WRITTEN EXERCISE: Return all the lines of every item below, unchanged and in the same order.

DATA ENTRIES:
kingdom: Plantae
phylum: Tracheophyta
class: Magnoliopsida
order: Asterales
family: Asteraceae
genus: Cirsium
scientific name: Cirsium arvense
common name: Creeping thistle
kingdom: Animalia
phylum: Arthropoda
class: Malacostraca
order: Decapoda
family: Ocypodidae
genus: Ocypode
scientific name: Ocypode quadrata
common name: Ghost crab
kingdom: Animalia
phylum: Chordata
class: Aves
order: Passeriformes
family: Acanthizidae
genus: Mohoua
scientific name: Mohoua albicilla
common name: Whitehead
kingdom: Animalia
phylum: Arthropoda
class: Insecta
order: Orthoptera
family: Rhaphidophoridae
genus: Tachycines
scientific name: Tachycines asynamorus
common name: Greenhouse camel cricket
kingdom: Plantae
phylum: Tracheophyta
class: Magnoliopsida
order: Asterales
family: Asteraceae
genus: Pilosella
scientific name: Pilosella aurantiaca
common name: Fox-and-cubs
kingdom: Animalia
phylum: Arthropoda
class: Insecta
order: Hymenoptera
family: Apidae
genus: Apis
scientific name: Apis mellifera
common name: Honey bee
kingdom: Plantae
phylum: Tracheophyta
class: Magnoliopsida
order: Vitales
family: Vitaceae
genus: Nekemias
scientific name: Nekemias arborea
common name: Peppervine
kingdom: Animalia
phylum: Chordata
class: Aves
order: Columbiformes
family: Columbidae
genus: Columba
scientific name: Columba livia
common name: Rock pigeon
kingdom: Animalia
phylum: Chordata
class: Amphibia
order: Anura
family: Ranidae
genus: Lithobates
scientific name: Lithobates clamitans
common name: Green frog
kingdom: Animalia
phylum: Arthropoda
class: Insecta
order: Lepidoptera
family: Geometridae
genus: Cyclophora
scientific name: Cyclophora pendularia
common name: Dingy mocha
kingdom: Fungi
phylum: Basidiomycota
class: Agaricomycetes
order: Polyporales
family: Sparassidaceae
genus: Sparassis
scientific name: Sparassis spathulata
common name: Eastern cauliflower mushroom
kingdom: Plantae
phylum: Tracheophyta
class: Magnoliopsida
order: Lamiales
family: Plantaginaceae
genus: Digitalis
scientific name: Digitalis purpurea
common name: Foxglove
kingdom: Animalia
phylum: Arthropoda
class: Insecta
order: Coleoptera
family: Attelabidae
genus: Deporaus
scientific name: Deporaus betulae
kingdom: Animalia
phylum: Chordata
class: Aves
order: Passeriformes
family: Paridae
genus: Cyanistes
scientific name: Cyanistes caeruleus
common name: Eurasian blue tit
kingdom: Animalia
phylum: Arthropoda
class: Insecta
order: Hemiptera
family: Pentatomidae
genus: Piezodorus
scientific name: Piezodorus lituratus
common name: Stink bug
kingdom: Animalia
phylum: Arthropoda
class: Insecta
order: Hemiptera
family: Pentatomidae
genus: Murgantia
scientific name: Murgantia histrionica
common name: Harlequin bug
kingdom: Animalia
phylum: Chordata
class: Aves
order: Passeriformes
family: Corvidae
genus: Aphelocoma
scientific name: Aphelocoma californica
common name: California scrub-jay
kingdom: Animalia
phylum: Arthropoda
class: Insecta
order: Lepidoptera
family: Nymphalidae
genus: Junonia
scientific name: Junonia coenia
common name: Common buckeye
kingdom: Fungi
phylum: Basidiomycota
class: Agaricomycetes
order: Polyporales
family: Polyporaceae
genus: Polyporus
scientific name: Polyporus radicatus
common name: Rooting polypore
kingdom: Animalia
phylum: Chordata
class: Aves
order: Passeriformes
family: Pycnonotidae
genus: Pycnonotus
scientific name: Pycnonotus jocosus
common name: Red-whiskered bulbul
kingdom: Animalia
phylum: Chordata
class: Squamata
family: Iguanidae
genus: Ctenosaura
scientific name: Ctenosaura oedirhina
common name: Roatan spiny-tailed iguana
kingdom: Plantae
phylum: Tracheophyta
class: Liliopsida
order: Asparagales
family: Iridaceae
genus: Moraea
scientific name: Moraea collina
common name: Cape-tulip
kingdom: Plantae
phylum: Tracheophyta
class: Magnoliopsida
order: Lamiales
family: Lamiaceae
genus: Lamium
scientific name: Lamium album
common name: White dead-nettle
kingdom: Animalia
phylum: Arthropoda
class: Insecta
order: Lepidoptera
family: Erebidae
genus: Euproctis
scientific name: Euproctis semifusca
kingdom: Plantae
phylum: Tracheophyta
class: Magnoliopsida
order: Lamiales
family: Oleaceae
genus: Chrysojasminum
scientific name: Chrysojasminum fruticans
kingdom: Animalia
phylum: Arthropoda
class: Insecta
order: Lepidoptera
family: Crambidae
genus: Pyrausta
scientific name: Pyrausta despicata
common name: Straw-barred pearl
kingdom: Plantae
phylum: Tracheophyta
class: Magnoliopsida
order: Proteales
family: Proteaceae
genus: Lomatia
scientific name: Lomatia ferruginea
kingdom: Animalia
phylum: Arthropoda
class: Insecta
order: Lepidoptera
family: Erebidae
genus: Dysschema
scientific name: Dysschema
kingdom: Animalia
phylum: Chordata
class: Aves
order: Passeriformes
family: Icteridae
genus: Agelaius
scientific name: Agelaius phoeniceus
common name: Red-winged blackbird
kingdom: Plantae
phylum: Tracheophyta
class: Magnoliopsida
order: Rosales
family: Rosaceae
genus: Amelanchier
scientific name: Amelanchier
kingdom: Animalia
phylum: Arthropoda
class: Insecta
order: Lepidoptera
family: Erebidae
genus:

RESPONSE:
kingdom: Plantae
phylum: Tracheophyta
class: Magnoliopsida
order: Asterales
family: Asteraceae
genus: Cirsium
scientific name: Cirsium arvense
common name: Creeping thistle
kingdom: Animalia
phylum: Arthropoda
class: Malacostraca
order: Decapoda
family: Ocypodidae
genus: Ocypode
scientific name: Ocypode quadrata
common name: Ghost crab
kingdom: Animalia
phylum: Chordata
class: Aves
order: Passeriformes
family: Acanthizidae
genus: Mohoua
scientific name: Mohoua albicilla
common name: Whitehead
kingdom: Animalia
phylum: Arthropoda
class: Insecta
order: Orthoptera
family: Rhaphidophoridae
genus: Tachycines
scientific name: Tachycines asynamorus
common name: Greenhouse camel cricket
kingdom: Plantae
phylum: Tracheophyta
class: Magnoliopsida
order: Asterales
family: Asteraceae
genus: Pilosella
scientific name: Pilosella aurantiaca
common name: Fox-and-cubs
kingdom: Animalia
phylum: Arthropoda
class: Insecta
order: Hymenoptera
family: Apidae
genus: Apis
scientific name: Apis mellifera
common name: Honey bee
kingdom: Plantae
phylum: Tracheophyta
class: Magnoliopsida
order: Vitales
family: Vitaceae
genus: Nekemias
scientific name: Nekemias arborea
common name: Peppervine
kingdom: Animalia
phylum: Chordata
class: Aves
order: Columbiformes
family: Columbidae
genus: Columba
scientific name: Columba livia
common name: Rock pigeon
kingdom: Animalia
phylum: Chordata
class: Amphibia
order: Anura
family: Ranidae
genus: Lithobates
scientific name: Lithobates clamitans
common name: Green frog
kingdom: Animalia
phylum: Arthropoda
class: Insecta
order: Lepidoptera
family: Geometridae
genus: Cyclophora
scientific name: Cyclophora pendularia
common name: Dingy mocha
kingdom: Fungi
phylum: Basidiomycota
class: Agaricomycetes
order: Polyporales
family: Sparassidaceae
genus: Sparassis
scientific name: Sparassis spathulata
common name: Eastern cauliflower mushroom
kingdom: Plantae
phylum: Tracheophyta
class: Magnoliopsida
order: Lamiales
family: Plantaginaceae
genus: Digitalis
scientific name: Digitalis purpurea
common name: Foxglove
kingdom: Animalia
phylum: Arthropoda
class: Insecta
order: Coleoptera
family: Attelabidae
genus: Deporaus
scientific name: Deporaus betulae
kingdom: Animalia
phylum: Chordata
class: Aves
order: Passeriformes
family: Paridae
genus: Cyanistes
scientific name: Cyanistes caeruleus
common name: Eurasian blue tit
kingdom: Animalia
phylum: Arthropoda
class: Insecta
order: Hemiptera
family: Pentatomidae
genus: Piezodorus
scientific name: Piezodorus lituratus
common name: Stink bug
kingdom: Animalia
phylum: Arthropoda
class: Insecta
order: Hemiptera
family: Pentatomidae
genus: Murgantia
scientific name: Murgantia histrionica
common name: Harlequin bug
kingdom: Animalia
phylum: Chordata
class: Aves
order: Passeriformes
family: Corvidae
genus: Aphelocoma
scientific name: Aphelocoma californica
common name: California scrub-jay
kingdom: Animalia
phylum: Arthropoda
class: Insecta
order: Lepidoptera
family: Nymphalidae
genus: Junonia
scientific name: Junonia coenia
common name: Common buckeye
kingdom: Fungi
phylum: Basidiomycota
class: Agaricomycetes
order: Polyporales
family: Polyporaceae
genus: Polyporus
scientific name: Polyporus radicatus
common name: Rooting polypore
kingdom: Animalia
phylum: Chordata
class: Aves
order: Passeriformes
family: Pycnonotidae
genus: Pycnonotus
scientific name: Pycnonotus jocosus
common name: Red-whiskered bulbul
kingdom: Animalia
phylum: Chordata
class: Squamata
family: Iguanidae
genus: Ctenosaura
scientific name: Ctenosaura oedirhina
common name: Roatan spiny-tailed iguana
kingdom: Plantae
phylum: Tracheophyta
class: Liliopsida
order: Asparagales
family: Iridaceae
genus: Moraea
scientific name: Moraea collina
common name: Cape-tulip
kingdom: Plantae
phylum: Tracheophyta
class: Magnoliopsida
order: Lamiales
family: Lamiaceae
genus: Lamium
scientific name: Lamium album
common name: White dead-nettle
kingdom: Animalia
phylum: Arthropoda
class: Insecta
order: Lepidoptera
family: Erebidae
genus: Euproctis
scientific name: Euproctis semifusca
kingdom: Plantae
phylum: Tracheophyta
class: Magnoliopsida
order: Lamiales
family: Oleaceae
genus: Chrysojasminum
scientific name: Chrysojasminum fruticans
kingdom: Animalia
phylum: Arthropoda
class: Insecta
order: Lepidoptera
family: Crambidae
genus: Pyrausta
scientific name: Pyrausta despicata
common name: Straw-barred pearl
kingdom: Plantae
phylum: Tracheophyta
class: Magnoliopsida
order: Proteales
family: Proteaceae
genus: Lomatia
scientific name: Lomatia ferruginea
kingdom: Animalia
phylum: Arthropoda
class: Insecta
order: Lepidoptera
family: Erebidae
genus: Dysschema
scientific name: Dysschema
kingdom: Animalia
phylum: Chordata
class: Aves
order: Passeriformes
family: Icteridae
genus: Agelaius
scientific name: Agelaius phoeniceus
common name: Red-winged blackbird
kingdom: Plantae
phylum: Tracheophyta
class: Magnoliopsida
order: Rosales
family: Rosaceae
genus: Amelanchier
scientific name: Amelanchier
kingdom: Animalia
phylum: Arthropoda
class: Insecta
order: Lepidoptera
family: Erebidae
genus:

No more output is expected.